Lucky Streaks Don't Last: Livestock Disease and Human Health
(Excerpt from Meat Climate Change)

Moses Seenarine
(Reprinted on OpEdNews, August 27, 2015)

Many people know that diets filled with animal-based foods can lead to chronic illness, but few realize that livestock diseases can also affect human health. Factory-farmed animals are afflicted by many diseases, and increasing consumption of cattle, pig and chicken carcass is leading to more frequent outbreaks of plague, swine and bird flu among animals. Moreover, rearing more animals increases the possibility of disease mutation and pandemic among humans.

A panzootic is an outbreak of an infectious disease of animals that spreads across a large region, for example a continent, or even worldwide. The equivalent in human populations is called a pandemic. High population density is a major contributing factor to panzootics and vast amounts of antibiotics are used to keep diseases at bay in concentrated animal feed operations, with varying success. So far, livestock diseases have had a relatively minor impact on human health, which is an amazingly lucky break, but luck like this does not last long.

Cattle plague is a panzootic that recurred throughout history, often accompanying wars and military campaigns. Cattle plague affected Europe especially in the 18th century, with three long panzootics from 1709-1720, 1742-1760, and 1768-1786, that affected millions of livestock. There was a major outbreak covering the whole of England in 1865/66. Later in history, an outbreak in the 1890s killed 80% to 90% of all cattle in southern Africa, as well as in the Horn of Africa. More recently, a rinderpest outbreak raged across much of Africa in 1982-1984, costing US$500 million in losses.

In 1996, the UK culled 4.4 million cattle to eradicate mad-cow disease, while 400,000 were killed in 2001 in Germany. In 2009, Egypt ordered the cull of all pig herds, over 400,000 pigs, to avoid swine flu. In 2014 in the US, seven million piglets, or 10% of piglets born, died due to Porcine epidemic diarrhea virus. A 2015 outbreak of avian flu in the US led to the culling of 50 million birds, or more than 10 percent of US chickens raised to produce eggs. The H5N2 virus affected 39 million chickens, at least 33 million of which were laying hens, and 7 million turkeys.

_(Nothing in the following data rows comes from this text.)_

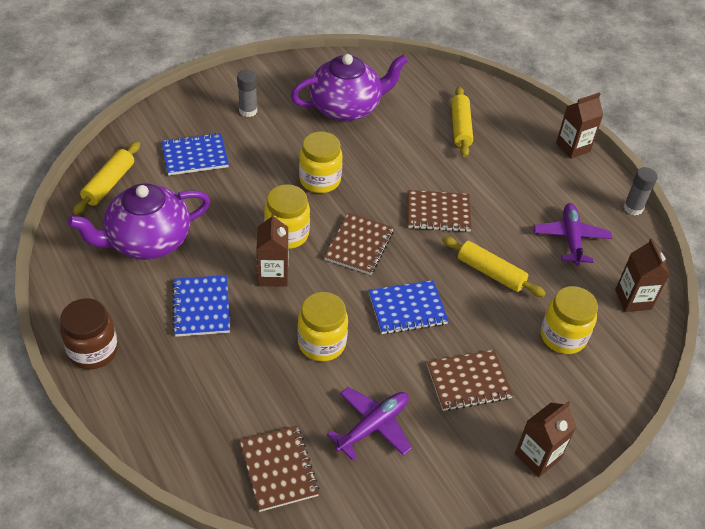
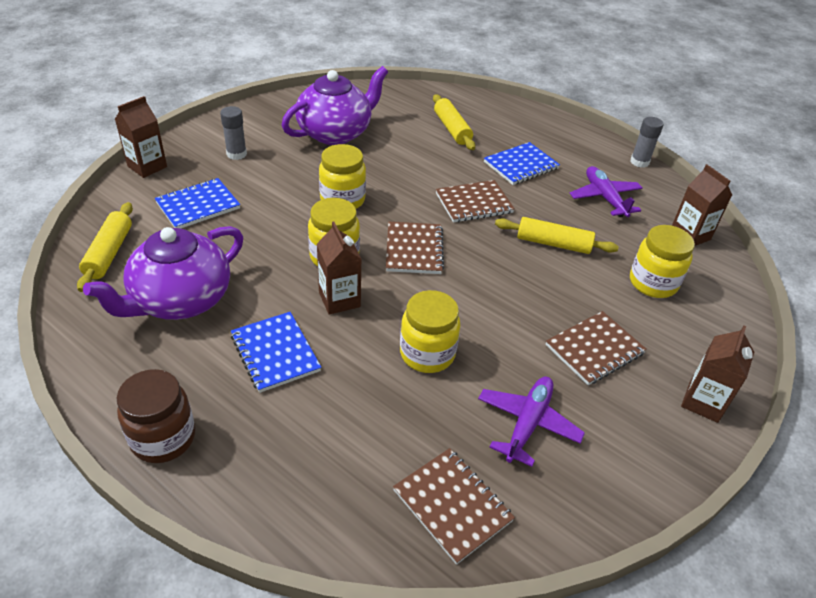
camera: 20 degrees left, 5 degrees down
blue notebook [369,280,449,335] -> blue notebook moved to [484,142,560,185]
brown carton [556,92,603,159] -> brown carton moved to [115,96,167,178]

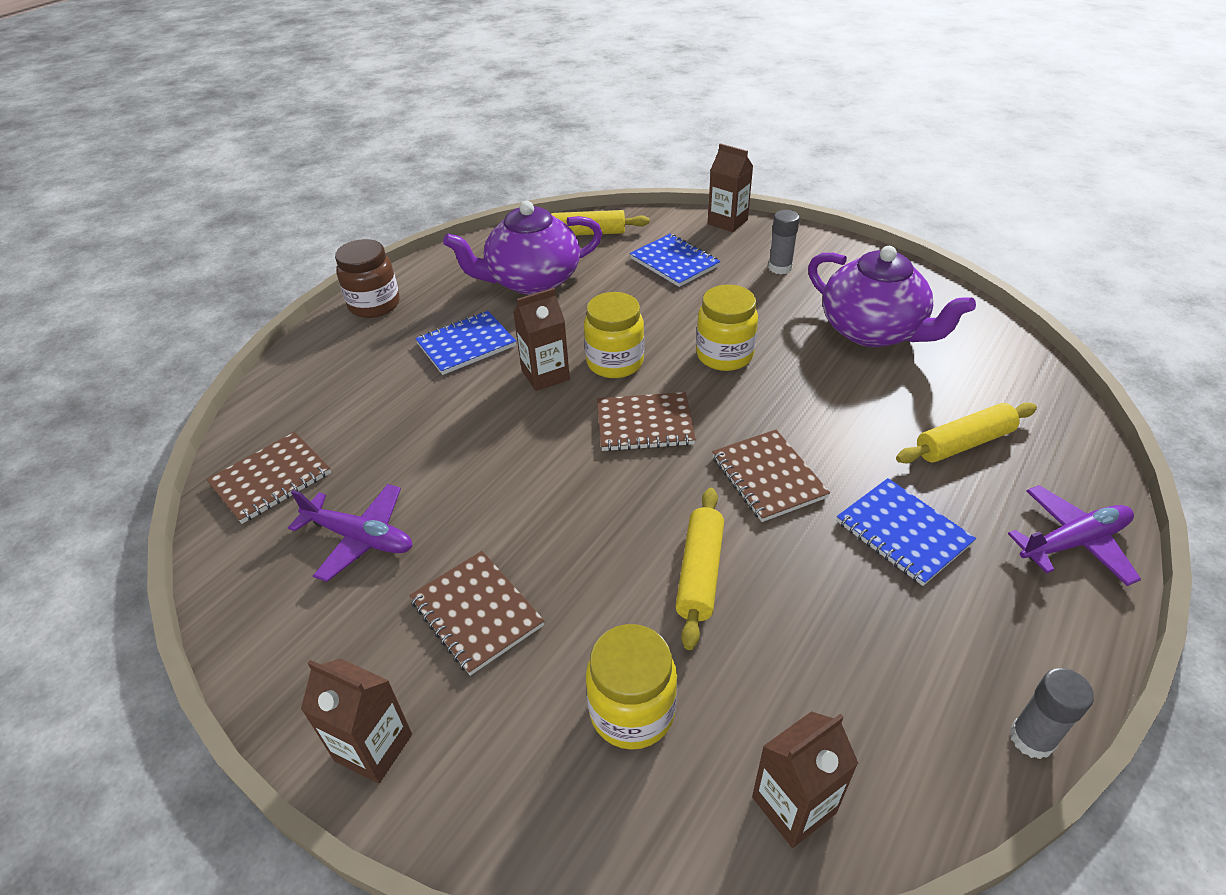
camera: 90 degrees right, 0 degrees up
purple teapot [83,226,243,320] -> purple teapot turned 60 degrees counterclockwise [443,201,602,295]
yellow jar [400,290,460,373] -> none
purple plane [570,166,642,217] -> purple plane moved to [1008,485,1141,586]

Avian flu is a serious disease than can easily become a panzootic and imperfect disease-surveillance systems mean that occurrence of the virus remains underestimated and underreported. And, if the avian influenza virus combines with a human influenza virus in a bird or a human, the new subtype could be both highly contagious and lethal to humans.

Alarmingly in 2003, SARS became the first serious, easily transmitted disease to emerge in the twenty-first century, in Hong Kong. And in 2009, an unusually mild H1N1 influenza virus infected as many as a hundred million Americans and nearly a billion people throughout the world. If H1N1 had been more virulent, it would have killed millions of people. MERS, or Middle Eastern Respiratory Syndrome, is similar in many ways to SARS, and appears to have jumped from camels to humans. It can be deadly, though, and there is no cure.

Despite the massive infection of birds and pigs in the US, most Americans are complacent since no human lives were lost. But even when a panzootic mutates and starts to affect humans, the danger is still not realized and acted upon. Over 131 H5N1 outbreaks were reported worldwide from 2006-2008 in five countries - China, Egypt, Indonesia, Pakistan and Vietnam. And since 2003, there were 630 confirmed human cases, which resulted in the deaths of 375 people.

In 2014 alone, there were dozens of panzootics across the world. Concerns over avian influenza in South Korea led to 14 million birds being culled in 2014, and 324,000 in China, another 46,000 in North Korea, 112,000 in Japan, 64,000 in Vietnam, 40,000 in Holland, 38,000 in Germany, 20,000 in Hong Kong, and thousands more in Nepal. In northeast China, after 18,000 geese died from H5N6 bird flu, and 69,000 were culled.

In Beijing in 2014, 20,000 ducks died suddenly due to avian influenza, while 10,000 chickens died in Malaysia. And in Sweden, 24,000 chickens were culled due to outbreak of paramyxovirus type 1 disease. Also, in 2014, thousands of chickens died in Indonesia from Boyolali coli disease. 

Importantly, "superbugs" are showing up in hamburger meat, and a recent study found bacteria on all of the beef samples they tested. Nearly 20% of the beef samples contained illness-causing C. perfringens, and 10% contained a strain of toxin-producing S. aureus bacteria that cannot be destroyed with proper cooking.

Demand for animal products is projected to increase by 50% from 2013 to 2025. This will dramatically increase incidences of disease and risk to human and animal health. Adopting a plant-based diet could significantly reduce the risks of panzootics and pandemics, and lower greenhouse gases significantly.

Dr. Moses Seenarine is a plant-based father and activist, founder of Climate Change 911, and the author of Voices from the Subaltern (2004), Meat Climate Change (2016), and "Who's (h)eating earth?" (Forthcoming).